(Task item): Count how many lines in the items below contain the word "smallest", and reply with that number only.

(Extracted data entries):
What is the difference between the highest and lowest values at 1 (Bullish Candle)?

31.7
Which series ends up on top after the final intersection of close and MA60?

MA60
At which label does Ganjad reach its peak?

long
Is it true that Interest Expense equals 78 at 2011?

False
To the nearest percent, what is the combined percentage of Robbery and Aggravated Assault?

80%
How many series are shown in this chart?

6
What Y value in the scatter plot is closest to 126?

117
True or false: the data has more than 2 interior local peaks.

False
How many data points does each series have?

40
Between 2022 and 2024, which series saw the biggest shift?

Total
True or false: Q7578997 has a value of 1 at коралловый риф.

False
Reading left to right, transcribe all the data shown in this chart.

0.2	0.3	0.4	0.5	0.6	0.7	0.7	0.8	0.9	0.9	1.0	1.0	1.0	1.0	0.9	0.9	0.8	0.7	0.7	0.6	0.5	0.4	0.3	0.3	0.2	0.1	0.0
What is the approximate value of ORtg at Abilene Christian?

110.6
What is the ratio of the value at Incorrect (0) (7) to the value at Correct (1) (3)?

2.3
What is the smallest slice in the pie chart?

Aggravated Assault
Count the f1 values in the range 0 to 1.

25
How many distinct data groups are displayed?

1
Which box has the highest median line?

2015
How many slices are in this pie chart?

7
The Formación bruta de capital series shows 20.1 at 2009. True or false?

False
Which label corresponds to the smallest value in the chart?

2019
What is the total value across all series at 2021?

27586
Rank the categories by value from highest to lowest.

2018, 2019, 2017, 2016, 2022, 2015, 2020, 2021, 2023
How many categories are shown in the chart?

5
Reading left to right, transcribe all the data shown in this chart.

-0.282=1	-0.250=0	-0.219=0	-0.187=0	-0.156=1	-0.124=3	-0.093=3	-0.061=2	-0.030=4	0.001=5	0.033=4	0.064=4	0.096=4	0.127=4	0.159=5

(Exercise solution): 2